What to do:
Each entry that follows is to be copied exactly, minus any pictures.

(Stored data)
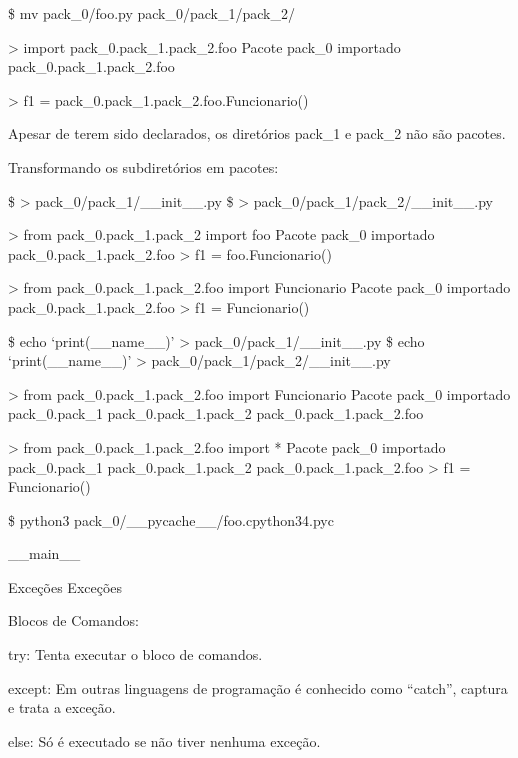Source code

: \documentclass[letterpaper,10pt,brazil]{sphinxmanual}
\begin{document}
\$ mv pack\_0/foo.py pack\_0/pack\_1/pack\_2/

\textgreater{} import pack\_0.pack\_1.pack\_2.foo
Pacote pack\_0 importado
pack\_0.pack\_1.pack\_2.foo

\textgreater{} f1 = pack\_0.pack\_1.pack\_2.foo.Funcionario()

Apesar de terem sido declarados, os diretórios pack\_1 e pack\_2 não são pacotes.

Transformando os subdiretórios em pacotes:

\$ \textgreater{} pack\_0/pack\_1/\_\_init\_\_.py
\$ \textgreater{} pack\_0/pack\_1/pack\_2/\_\_init\_\_.py

\textgreater{} from pack\_0.pack\_1.pack\_2 import foo
Pacote pack\_0 importado
pack\_0.pack\_1.pack\_2.foo
\textgreater{} f1 = foo.Funcionario()

\textgreater{} from pack\_0.pack\_1.pack\_2.foo import Funcionario
Pacote pack\_0 importado
pack\_0.pack\_1.pack\_2.foo
\textgreater{} f1 = Funcionario()

\$ echo ‘print(\_\_name\_\_)’ \textgreater{} pack\_0/pack\_1/\_\_init\_\_.py
\$ echo ‘print(\_\_name\_\_)’ \textgreater{} pack\_0/pack\_1/pack\_2/\_\_init\_\_.py

\textgreater{} from pack\_0.pack\_1.pack\_2.foo import Funcionario
Pacote pack\_0 importado
pack\_0.pack\_1
pack\_0.pack\_1.pack\_2
pack\_0.pack\_1.pack\_2.foo

\textgreater{} from pack\_0.pack\_1.pack\_2.foo import *
Pacote pack\_0 importado
pack\_0.pack\_1
pack\_0.pack\_1.pack\_2
pack\_0.pack\_1.pack\_2.foo
\textgreater{} f1 = Funcionario()

\$ python3 pack\_0/\_\_pycache\_\_/foo.cpython\sphinxhyphen{}34.pyc

\_\_main\_\_

Exceções
Exceções
\sphinxstylestrong{****}


Blocos de Comandos:

try: Tenta executar o bloco de comandos.

except: Em outras linguagens de programação é conhecido como “catch”, captura e trata a exceção.

else: Só é executado se não tiver nenhuma exceção.
\end{document}
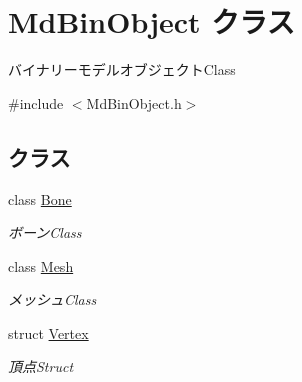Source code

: \hypertarget{class_md_bin_object}{}\section{Md\+Bin\+Object クラス}
\label{class_md_bin_object}


バイナリーモデルオブジェクト\+Class  




{\ttfamily \#include $<$Md\+Bin\+Object.\+h$>$}

\subsection*{クラス}
\begin{DoxyCompactItemize}
\item 
class \mbox{\hyperlink{class_md_bin_object_1_1_bone}{Bone}}
\begin{DoxyCompactList}\small\item\em ボーン\+Class \end{DoxyCompactList}\item 
class \mbox{\hyperlink{class_md_bin_object_1_1_mesh}{Mesh}}
\begin{DoxyCompactList}\small\item\em メッシュ\+Class \end{DoxyCompactList}\item 
struct \mbox{\hyperlink{struct_md_bin_object_1_1_vertex}{Vertex}}
\begin{DoxyCompactList}\small\item\em 頂点\+Struct \end{DoxyCompactList}\end{DoxyCompactItemize}
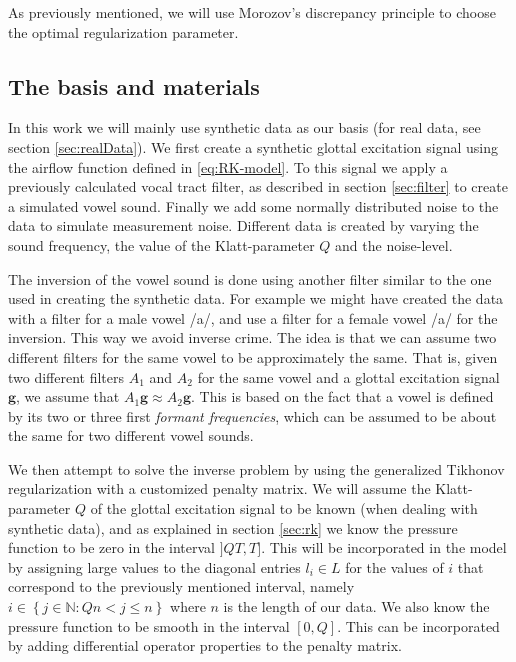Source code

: \documentclass[12pt,a4]{article}
\newcommand{\N}{{\mathbb N}}
\newcommand{\vc}[1]{\ensuremath{\bm{#1}}}
\begin{document}
As previously mentioned, we will use Morozov's discrepancy principle to choose the optimal regularization parameter.

\subsection{The basis and materials}
\label{sec:basis}

In this work we will mainly use synthetic data as our basis (for real data, see section \ref{sec:realData}). We first create a synthetic glottal excitation signal using the airflow function defined in \eqref{eq:RK-model}. To this signal we apply a previously calculated vocal tract filter, as described in section \ref{sec:filter} to create a simulated vowel sound. Finally we add some normally distributed noise to the data to simulate measurement noise. Different data is created by varying the sound frequency, the value of the Klatt-parameter $Q$ and the noise-level.

The inversion of the vowel sound is done using another filter similar to the one used in creating the synthetic data. For example we might have created the data with a filter for a male vowel /a/, and use a filter for a female vowel /a/ for the inversion. This way we avoid inverse crime. The idea is that we can assume two different filters for the same vowel to be approximately the same. That is, given two different filters $A_1$ and $A_2$ for the same vowel and a glottal excitation signal $\vc{g}$, we assume that $A_1 \vc{g} \approx A_2 \vc{g}$. This is based on the fact that a vowel is defined by its two or three first \emph{formant frequencies}, which can be assumed to be about the same for two different vowel sounds.\cite{digitalmodels}

We then attempt to solve the inverse problem by using the generalized Tikhonov regularization with a customized penalty matrix. We will assume the Klatt-parameter $Q$ of the glottal excitation signal to be known (when dealing with synthetic data), and as explained in section \ref{sec:rk} we know the pressure function to be zero in the interval $]QT, T]$. This will be incorporated in the model by assigning large values to the diagonal entries $l_i \in L$ for the values of $i$ that correspond to the previously mentioned interval, namely $i \in \left\{ j \in \N : Qn < j \leq n \right\}$ where $n$ is the length of our data. We also know the pressure function to be smooth in the interval $[0, Q]$. This can be incorporated by adding differential operator properties to the penalty matrix.
\end{document}
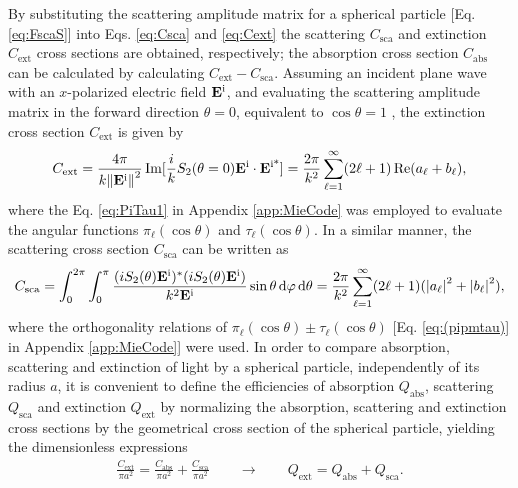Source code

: By substituting the scattering amplitude matrix for a spherical particle [Eq. \eqref{eq:FscaS}]  into Eqs. \eqref{eq:Csca} and \eqref{eq:Cext}  the scattering $C_\text{sca}$ and extinction $C_\text{ext}$ cross sections are obtained, respectively; the absorption cross section $C_\text{abs}$ can be calculated by calculating $C_\text{ext} - C_\text{sca}$. Assuming an incident plane wave with an $x$-polarized electric field $\vb{E}^\text{i}$, and evaluating the scattering amplitude matrix in the forward direction $\theta = 0$, equivalent to $\cos\theta = 1$ , the extinction cross section $C_\text{ext}$ is given by
%
%
%
%
%
%
\begin{align}
	C_\text{ext} = \frac{4\pi}{k \norm{\vb{E}^\text{i}}^2}\Im[\frac{i}{k}S_2(\theta = 0)\vb{E}^\text{i}\cdot\vb{E}^\text{i*}]
	  			 = \frac{2 \pi}{k^2}\sum_{\ell = 1}^\infty (2 \ell + 1) \Re(a_\ell + b_\ell),
	\label{eq:CextSphere}
\end{align}
where the Eq. \eqref{eq:PiTau1} in Appendix \ref{app:MieCode} was employed to evaluate the angular functions $\pi_\ell(\cos\theta)$ and $\tau_\ell(\cos\theta)$. In a similar manner, the scattering cross section $C_\text{sca}$  can be written as
%
\begin{align}
C_\text{sca} = \int_0^{2\pi}\int_0^\pi  \frac{(iS_2(\theta)\vb{E}^\text{i})^*(iS_2(\theta)\vb{E}^\text{i})}{k^2\vb{E}^\text{i}} \sin\theta\dd{\varphi}\dd{\theta}
			 = \frac{2 \pi}{k^2}\sum_{\ell = 1}^\infty (2 \ell + 1) (\abs{a_\ell}^2 + \abs{b_\ell}^2),
	\label{eq:CscaSphere}
\end{align}
%
where the orthogonality relations of $\pi_\ell(\cos\theta)\pm\tau_\ell(\cos\theta)$ [Eq. \eqref{eq:(pipmtau)} in Appendix \ref{app:MieCode}] were used. In order to compare absorption, scattering and extinction of light by a spherical particle, independently of its radius $a$, it is convenient to define the efficiencies of  absorption $Q_\text{abs}$, scattering $Q_\text{sca}$ and extinction $Q_\text{ext}$  by normalizing the  absorption, scattering and extinction cross sections by the geometrical cross section of the spherical particle, yielding the dimensionless expressions
%
%
%
%
\begin{align}
 	\frac{C_\text{ext}}{\pi a^2} =   \frac{C_\text{abs}}{\pi a^2}  + \frac{C_\text{sca}}{\pi a^2}
 		\qquad \longrightarrow \qquad
	Q_\text{ext} =    Q_\text{abs}  +  Q_\text{sca}.
	\label{eq:Efficiencies}
\end{align}
%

Written response:
Source code

: \documentclass[letterpaper,10pt,brazil]{sphinxmanual}
\begin{document}
\$ mv pack\_0/foo.py pack\_0/pack\_1/pack\_2/

\textgreater{} import pack\_0.pack\_1.pack\_2.foo
Pacote pack\_0 importado
pack\_0.pack\_1.pack\_2.foo

\textgreater{} f1 = pack\_0.pack\_1.pack\_2.foo.Funcionario()

Apesar de terem sido declarados, os diretórios pack\_1 e pack\_2 não são pacotes.

Transformando os subdiretórios em pacotes:

\$ \textgreater{} pack\_0/pack\_1/\_\_init\_\_.py
\$ \textgreater{} pack\_0/pack\_1/pack\_2/\_\_init\_\_.py

\textgreater{} from pack\_0.pack\_1.pack\_2 import foo
Pacote pack\_0 importado
pack\_0.pack\_1.pack\_2.foo
\textgreater{} f1 = foo.Funcionario()

\textgreater{} from pack\_0.pack\_1.pack\_2.foo import Funcionario
Pacote pack\_0 importado
pack\_0.pack\_1.pack\_2.foo
\textgreater{} f1 = Funcionario()

\$ echo ‘print(\_\_name\_\_)’ \textgreater{} pack\_0/pack\_1/\_\_init\_\_.py
\$ echo ‘print(\_\_name\_\_)’ \textgreater{} pack\_0/pack\_1/pack\_2/\_\_init\_\_.py

\textgreater{} from pack\_0.pack\_1.pack\_2.foo import Funcionario
Pacote pack\_0 importado
pack\_0.pack\_1
pack\_0.pack\_1.pack\_2
pack\_0.pack\_1.pack\_2.foo

\textgreater{} from pack\_0.pack\_1.pack\_2.foo import *
Pacote pack\_0 importado
pack\_0.pack\_1
pack\_0.pack\_1.pack\_2
pack\_0.pack\_1.pack\_2.foo
\textgreater{} f1 = Funcionario()

\$ python3 pack\_0/\_\_pycache\_\_/foo.cpython\sphinxhyphen{}34.pyc

\_\_main\_\_

Exceções
Exceções
\sphinxstylestrong{****}


Blocos de Comandos:

try: Tenta executar o bloco de comandos.

except: Em outras linguagens de programação é conhecido como “catch”, captura e trata a exceção.

else: Só é executado se não tiver nenhuma exceção.
\end{document}
Source code

: \hypertarget{class_md_bin_object}{}\section{Md\+Bin\+Object クラス}
\label{class_md_bin_object}


バイナリーモデルオブジェクト\+Class  




{\ttfamily \#include $<$Md\+Bin\+Object.\+h$>$}

\subsection*{クラス}
\begin{DoxyCompactItemize}
\item 
class \mbox{\hyperlink{class_md_bin_object_1_1_bone}{Bone}}
\begin{DoxyCompactList}\small\item\em ボーン\+Class \end{DoxyCompactList}\item 
class \mbox{\hyperlink{class_md_bin_object_1_1_mesh}{Mesh}}
\begin{DoxyCompactList}\small\item\em メッシュ\+Class \end{DoxyCompactList}\item 
struct \mbox{\hyperlink{struct_md_bin_object_1_1_vertex}{Vertex}}
\begin{DoxyCompactList}\small\item\em 頂点\+Struct \end{DoxyCompactList}\end{DoxyCompactItemize}
Source code

: \documentclass[12pt,a4]{article}
\newcommand{\N}{{\mathbb N}}
\newcommand{\vc}[1]{\ensuremath{\bm{#1}}}
\begin{document}
As previously mentioned, we will use Morozov's discrepancy principle to choose the optimal regularization parameter.

\subsection{The basis and materials}
\label{sec:basis}

In this work we will mainly use synthetic data as our basis (for real data, see section \ref{sec:realData}). We first create a synthetic glottal excitation signal using the airflow function defined in \eqref{eq:RK-model}. To this signal we apply a previously calculated vocal tract filter, as described in section \ref{sec:filter} to create a simulated vowel sound. Finally we add some normally distributed noise to the data to simulate measurement noise. Different data is created by varying the sound frequency, the value of the Klatt-parameter $Q$ and the noise-level.

The inversion of the vowel sound is done using another filter similar to the one used in creating the synthetic data. For example we might have created the data with a filter for a male vowel /a/, and use a filter for a female vowel /a/ for the inversion. This way we avoid inverse crime. The idea is that we can assume two different filters for the same vowel to be approximately the same. That is, given two different filters $A_1$ and $A_2$ for the same vowel and a glottal excitation signal $\vc{g}$, we assume that $A_1 \vc{g} \approx A_2 \vc{g}$. This is based on the fact that a vowel is defined by its two or three first \emph{formant frequencies}, which can be assumed to be about the same for two different vowel sounds.\cite{digitalmodels}

We then attempt to solve the inverse problem by using the generalized Tikhonov regularization with a customized penalty matrix. We will assume the Klatt-parameter $Q$ of the glottal excitation signal to be known (when dealing with synthetic data), and as explained in section \ref{sec:rk} we know the pressure function to be zero in the interval $]QT, T]$. This will be incorporated in the model by assigning large values to the diagonal entries $l_i \in L$ for the values of $i$ that correspond to the previously mentioned interval, namely $i \in \left\{ j \in \N : Qn < j \leq n \right\}$ where $n$ is the length of our data. We also know the pressure function to be smooth in the interval $[0, Q]$. This can be incorporated by adding differential operator properties to the penalty matrix.
\end{document}
Source code

: By substituting the scattering amplitude matrix for a spherical particle [Eq. \eqref{eq:FscaS}]  into Eqs. \eqref{eq:Csca} and \eqref{eq:Cext}  the scattering $C_\text{sca}$ and extinction $C_\text{ext}$ cross sections are obtained, respectively; the absorption cross section $C_\text{abs}$ can be calculated by calculating $C_\text{ext} - C_\text{sca}$. Assuming an incident plane wave with an $x$-polarized electric field $\vb{E}^\text{i}$, and evaluating the scattering amplitude matrix in the forward direction $\theta = 0$, equivalent to $\cos\theta = 1$ , the extinction cross section $C_\text{ext}$ is given by
%
%
%
%
%
%
\begin{align}
	C_\text{ext} = \frac{4\pi}{k \norm{\vb{E}^\text{i}}^2}\Im[\frac{i}{k}S_2(\theta = 0)\vb{E}^\text{i}\cdot\vb{E}^\text{i*}]
	  			 = \frac{2 \pi}{k^2}\sum_{\ell = 1}^\infty (2 \ell + 1) \Re(a_\ell + b_\ell),
	\label{eq:CextSphere}
\end{align}
where the Eq. \eqref{eq:PiTau1} in Appendix \ref{app:MieCode} was employed to evaluate the angular functions $\pi_\ell(\cos\theta)$ and $\tau_\ell(\cos\theta)$. In a similar manner, the scattering cross section $C_\text{sca}$  can be written as
%
\begin{align}
C_\text{sca} = \int_0^{2\pi}\int_0^\pi  \frac{(iS_2(\theta)\vb{E}^\text{i})^*(iS_2(\theta)\vb{E}^\text{i})}{k^2\vb{E}^\text{i}} \sin\theta\dd{\varphi}\dd{\theta}
			 = \frac{2 \pi}{k^2}\sum_{\ell = 1}^\infty (2 \ell + 1) (\abs{a_\ell}^2 + \abs{b_\ell}^2),
	\label{eq:CscaSphere}
\end{align}
%
where the orthogonality relations of $\pi_\ell(\cos\theta)\pm\tau_\ell(\cos\theta)$ [Eq. \eqref{eq:(pipmtau)} in Appendix \ref{app:MieCode}] were used. In order to compare absorption, scattering and extinction of light by a spherical particle, independently of its radius $a$, it is convenient to define the efficiencies of  absorption $Q_\text{abs}$, scattering $Q_\text{sca}$ and extinction $Q_\text{ext}$  by normalizing the  absorption, scattering and extinction cross sections by the geometrical cross section of the spherical particle, yielding the dimensionless expressions
%
%
%
%
\begin{align}
 	\frac{C_\text{ext}}{\pi a^2} =   \frac{C_\text{abs}}{\pi a^2}  + \frac{C_\text{sca}}{\pi a^2}
 		\qquad \longrightarrow \qquad
	Q_\text{ext} =    Q_\text{abs}  +  Q_\text{sca}.
	\label{eq:Efficiencies}
\end{align}
%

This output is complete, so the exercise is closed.